Chance the Rapper performing live
Chance the Rapper

2. Chance The Rapper, "Coloring Book"

Chance the Rapper is more than just a cute face with a cool hat. He's one of the most visionary, principled rappers out there and this year's "Coloring Book" — alongside his jaw-dropping performances on Kanye West's "The Life of Pablo" — solidified his place among the top of the heap. But that heap is just a heap: Chance's concerns went beyond hierarchy, aiming for the masses with assists from the elite (Kanye, Thugger, Bieber) while keeping it in a spiritual register not typically heard around these parts. This was a faith-based mixtape, a joyous celebration of life, an ultralight beam from the depths of Chicago. It was an exploration of intimacy and universality, and the inexplicable cross-pollination between the two. With all the dreadful news and events gushing from the second half of 2016, "Coloring Book" is needed now more than ever.
Princess Nokia performs live at AFROPUNK Fest
Princess Nokia at Afropunk Fest

1. Princess Nokia, "1992"

Dodging label offers like bullets and swerving from the spotlight with middle fingers in the air, Princess Nokia has grown into something fiercely independent. Fiercely talented, too.
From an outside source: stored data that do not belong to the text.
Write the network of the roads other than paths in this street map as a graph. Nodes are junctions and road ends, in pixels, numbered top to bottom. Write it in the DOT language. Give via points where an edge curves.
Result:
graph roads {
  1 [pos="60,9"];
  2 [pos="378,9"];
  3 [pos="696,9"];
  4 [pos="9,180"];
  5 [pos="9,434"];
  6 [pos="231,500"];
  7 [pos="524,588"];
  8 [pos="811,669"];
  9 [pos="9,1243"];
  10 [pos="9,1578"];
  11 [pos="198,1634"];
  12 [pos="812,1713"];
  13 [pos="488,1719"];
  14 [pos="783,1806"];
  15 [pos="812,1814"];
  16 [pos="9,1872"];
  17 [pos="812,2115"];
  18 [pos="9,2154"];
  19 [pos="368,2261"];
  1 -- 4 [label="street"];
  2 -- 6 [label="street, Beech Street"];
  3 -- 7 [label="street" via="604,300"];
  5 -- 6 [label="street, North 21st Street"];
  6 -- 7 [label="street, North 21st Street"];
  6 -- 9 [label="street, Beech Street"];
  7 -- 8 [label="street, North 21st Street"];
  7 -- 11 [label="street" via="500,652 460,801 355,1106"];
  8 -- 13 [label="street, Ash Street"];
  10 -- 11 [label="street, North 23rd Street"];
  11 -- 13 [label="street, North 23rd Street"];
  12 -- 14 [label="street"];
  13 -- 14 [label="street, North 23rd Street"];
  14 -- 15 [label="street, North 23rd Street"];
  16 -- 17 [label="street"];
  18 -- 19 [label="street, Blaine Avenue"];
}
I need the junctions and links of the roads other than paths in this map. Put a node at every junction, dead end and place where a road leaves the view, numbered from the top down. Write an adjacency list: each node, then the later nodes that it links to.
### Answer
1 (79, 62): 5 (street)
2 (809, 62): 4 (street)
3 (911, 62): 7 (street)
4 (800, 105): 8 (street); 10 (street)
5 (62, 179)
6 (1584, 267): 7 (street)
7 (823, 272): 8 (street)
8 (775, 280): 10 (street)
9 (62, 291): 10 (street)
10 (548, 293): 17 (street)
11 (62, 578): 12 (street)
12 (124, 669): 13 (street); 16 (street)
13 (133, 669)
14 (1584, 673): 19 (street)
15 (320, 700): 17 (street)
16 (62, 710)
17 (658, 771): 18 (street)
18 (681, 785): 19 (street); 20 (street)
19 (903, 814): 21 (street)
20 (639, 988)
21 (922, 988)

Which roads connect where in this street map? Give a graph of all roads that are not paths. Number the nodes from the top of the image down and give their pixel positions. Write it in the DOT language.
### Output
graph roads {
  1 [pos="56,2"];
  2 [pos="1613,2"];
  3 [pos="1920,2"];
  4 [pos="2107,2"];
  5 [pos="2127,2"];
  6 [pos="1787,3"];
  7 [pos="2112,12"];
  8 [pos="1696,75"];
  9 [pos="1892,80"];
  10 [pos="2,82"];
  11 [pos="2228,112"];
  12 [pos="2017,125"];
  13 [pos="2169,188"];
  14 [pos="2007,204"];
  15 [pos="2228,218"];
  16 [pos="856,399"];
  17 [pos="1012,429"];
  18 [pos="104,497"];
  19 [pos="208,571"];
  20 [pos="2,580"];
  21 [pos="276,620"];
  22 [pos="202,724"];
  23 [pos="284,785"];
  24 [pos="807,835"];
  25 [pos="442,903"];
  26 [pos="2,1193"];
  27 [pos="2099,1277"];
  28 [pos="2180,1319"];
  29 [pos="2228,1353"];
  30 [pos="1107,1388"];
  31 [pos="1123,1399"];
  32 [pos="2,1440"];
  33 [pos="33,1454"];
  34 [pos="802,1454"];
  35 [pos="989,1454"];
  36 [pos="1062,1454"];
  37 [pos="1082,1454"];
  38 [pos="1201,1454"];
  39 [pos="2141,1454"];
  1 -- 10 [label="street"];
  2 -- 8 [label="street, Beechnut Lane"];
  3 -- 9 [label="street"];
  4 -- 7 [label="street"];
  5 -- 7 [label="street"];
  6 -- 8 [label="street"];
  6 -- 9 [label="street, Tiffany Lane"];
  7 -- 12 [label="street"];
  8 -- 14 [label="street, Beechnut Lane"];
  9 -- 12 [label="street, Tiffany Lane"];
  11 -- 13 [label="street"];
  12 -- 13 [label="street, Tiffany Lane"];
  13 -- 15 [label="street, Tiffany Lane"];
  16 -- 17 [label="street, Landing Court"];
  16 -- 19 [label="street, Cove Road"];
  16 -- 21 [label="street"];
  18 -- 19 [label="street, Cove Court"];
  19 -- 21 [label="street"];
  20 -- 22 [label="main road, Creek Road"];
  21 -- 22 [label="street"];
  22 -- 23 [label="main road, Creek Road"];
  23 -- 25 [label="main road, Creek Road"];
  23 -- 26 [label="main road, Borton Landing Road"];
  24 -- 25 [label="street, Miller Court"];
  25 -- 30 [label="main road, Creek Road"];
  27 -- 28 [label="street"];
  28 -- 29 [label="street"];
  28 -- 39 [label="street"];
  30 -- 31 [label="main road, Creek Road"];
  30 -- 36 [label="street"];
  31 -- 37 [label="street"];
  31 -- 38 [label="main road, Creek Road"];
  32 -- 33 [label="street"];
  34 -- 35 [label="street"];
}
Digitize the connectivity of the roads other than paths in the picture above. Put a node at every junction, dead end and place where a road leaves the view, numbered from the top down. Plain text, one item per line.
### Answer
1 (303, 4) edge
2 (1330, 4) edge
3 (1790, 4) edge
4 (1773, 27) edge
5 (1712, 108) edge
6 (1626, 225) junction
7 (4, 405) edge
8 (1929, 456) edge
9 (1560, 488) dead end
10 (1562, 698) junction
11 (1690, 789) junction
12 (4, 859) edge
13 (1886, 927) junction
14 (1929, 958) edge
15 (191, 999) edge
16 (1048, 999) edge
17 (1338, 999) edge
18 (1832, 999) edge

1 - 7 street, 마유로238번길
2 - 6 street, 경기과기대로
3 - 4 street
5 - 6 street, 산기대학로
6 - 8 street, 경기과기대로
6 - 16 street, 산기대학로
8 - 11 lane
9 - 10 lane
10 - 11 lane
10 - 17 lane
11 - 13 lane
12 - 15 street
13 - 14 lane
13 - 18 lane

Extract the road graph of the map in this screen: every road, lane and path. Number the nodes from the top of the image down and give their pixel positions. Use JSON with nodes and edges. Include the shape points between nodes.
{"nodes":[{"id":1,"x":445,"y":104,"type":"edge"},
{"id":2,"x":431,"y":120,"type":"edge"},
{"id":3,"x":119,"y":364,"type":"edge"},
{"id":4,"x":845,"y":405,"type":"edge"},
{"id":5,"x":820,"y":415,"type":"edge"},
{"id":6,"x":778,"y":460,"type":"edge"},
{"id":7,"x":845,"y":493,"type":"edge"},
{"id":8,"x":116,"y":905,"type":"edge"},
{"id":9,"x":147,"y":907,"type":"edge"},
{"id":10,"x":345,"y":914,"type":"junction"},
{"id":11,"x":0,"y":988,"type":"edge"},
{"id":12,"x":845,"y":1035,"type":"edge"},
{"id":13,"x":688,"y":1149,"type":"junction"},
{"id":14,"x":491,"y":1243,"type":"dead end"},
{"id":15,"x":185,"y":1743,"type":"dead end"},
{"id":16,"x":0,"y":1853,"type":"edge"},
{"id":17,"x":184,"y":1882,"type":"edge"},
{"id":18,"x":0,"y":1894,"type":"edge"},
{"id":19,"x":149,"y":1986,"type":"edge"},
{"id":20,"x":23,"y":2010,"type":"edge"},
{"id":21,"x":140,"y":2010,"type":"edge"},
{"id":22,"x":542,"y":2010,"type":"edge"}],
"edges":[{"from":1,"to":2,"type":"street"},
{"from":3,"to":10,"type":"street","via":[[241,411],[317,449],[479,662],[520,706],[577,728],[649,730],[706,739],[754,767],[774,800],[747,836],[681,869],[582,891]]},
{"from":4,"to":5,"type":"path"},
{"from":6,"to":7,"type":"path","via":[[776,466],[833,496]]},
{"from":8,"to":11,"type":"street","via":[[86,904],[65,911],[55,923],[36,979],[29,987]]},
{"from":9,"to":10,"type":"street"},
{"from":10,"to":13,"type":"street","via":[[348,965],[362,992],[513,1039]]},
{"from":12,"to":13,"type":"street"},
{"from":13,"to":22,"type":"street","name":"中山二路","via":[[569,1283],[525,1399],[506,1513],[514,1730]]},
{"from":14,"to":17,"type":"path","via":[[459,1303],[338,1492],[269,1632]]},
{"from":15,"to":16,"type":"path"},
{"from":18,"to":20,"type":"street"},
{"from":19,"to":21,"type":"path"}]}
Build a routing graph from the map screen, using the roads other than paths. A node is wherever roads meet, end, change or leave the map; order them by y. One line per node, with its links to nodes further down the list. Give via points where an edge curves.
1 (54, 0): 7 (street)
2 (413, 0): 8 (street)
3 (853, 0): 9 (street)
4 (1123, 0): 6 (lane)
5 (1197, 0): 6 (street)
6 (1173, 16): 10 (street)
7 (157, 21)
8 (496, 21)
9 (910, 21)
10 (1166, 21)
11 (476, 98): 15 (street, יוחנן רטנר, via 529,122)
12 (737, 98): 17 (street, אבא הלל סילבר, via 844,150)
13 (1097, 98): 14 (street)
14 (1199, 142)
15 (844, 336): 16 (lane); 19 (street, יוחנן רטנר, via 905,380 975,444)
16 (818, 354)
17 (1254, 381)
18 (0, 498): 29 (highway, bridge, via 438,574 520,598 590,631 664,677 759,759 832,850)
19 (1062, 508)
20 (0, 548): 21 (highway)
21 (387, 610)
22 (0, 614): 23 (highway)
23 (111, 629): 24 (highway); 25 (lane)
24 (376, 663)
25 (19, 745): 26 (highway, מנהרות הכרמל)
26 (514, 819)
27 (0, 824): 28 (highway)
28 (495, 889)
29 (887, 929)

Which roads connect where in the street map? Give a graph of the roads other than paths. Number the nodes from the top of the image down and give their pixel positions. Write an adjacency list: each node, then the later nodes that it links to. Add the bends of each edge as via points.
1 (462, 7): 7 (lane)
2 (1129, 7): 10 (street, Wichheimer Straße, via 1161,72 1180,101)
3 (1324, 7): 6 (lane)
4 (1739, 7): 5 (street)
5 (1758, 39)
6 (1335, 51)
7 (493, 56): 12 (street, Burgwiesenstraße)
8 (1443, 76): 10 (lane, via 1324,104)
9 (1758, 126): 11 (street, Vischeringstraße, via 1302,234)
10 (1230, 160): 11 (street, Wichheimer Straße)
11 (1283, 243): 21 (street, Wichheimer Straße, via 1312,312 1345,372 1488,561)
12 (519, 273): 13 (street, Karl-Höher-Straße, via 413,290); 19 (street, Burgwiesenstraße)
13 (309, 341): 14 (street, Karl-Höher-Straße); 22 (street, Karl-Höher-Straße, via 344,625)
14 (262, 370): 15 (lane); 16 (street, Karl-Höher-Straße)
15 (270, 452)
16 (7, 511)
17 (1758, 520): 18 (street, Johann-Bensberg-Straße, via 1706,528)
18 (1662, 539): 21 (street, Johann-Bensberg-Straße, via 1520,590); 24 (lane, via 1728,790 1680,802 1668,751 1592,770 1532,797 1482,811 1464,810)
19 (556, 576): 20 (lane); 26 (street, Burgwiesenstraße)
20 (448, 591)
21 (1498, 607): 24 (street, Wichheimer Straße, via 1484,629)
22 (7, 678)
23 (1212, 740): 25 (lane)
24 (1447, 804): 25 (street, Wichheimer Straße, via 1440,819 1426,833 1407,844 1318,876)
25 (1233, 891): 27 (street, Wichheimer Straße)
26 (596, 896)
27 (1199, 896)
Stepping down from the holy altar that is the NYC stoop, Destiny Frasqueri used the nine tracks on "1992" to flex rhymes about everything from the racialized body and Bart Simpson to gender norms and Mortal Kombat II, destroying the male gaze while repping her favorite food stops. It bordered on a surreal, cartoon-like hallucination, delievered with a nasty cadence and tempered by an entrenched New York City realism: serious and light-hearted, subversive and funny, real and unreal. It also boasted one of the best songs of all time in "Tomboy," a track that'll change your ears. I said it before and I'll say it again: This is brilliant stuff. "1992" was the mixtape of 2016.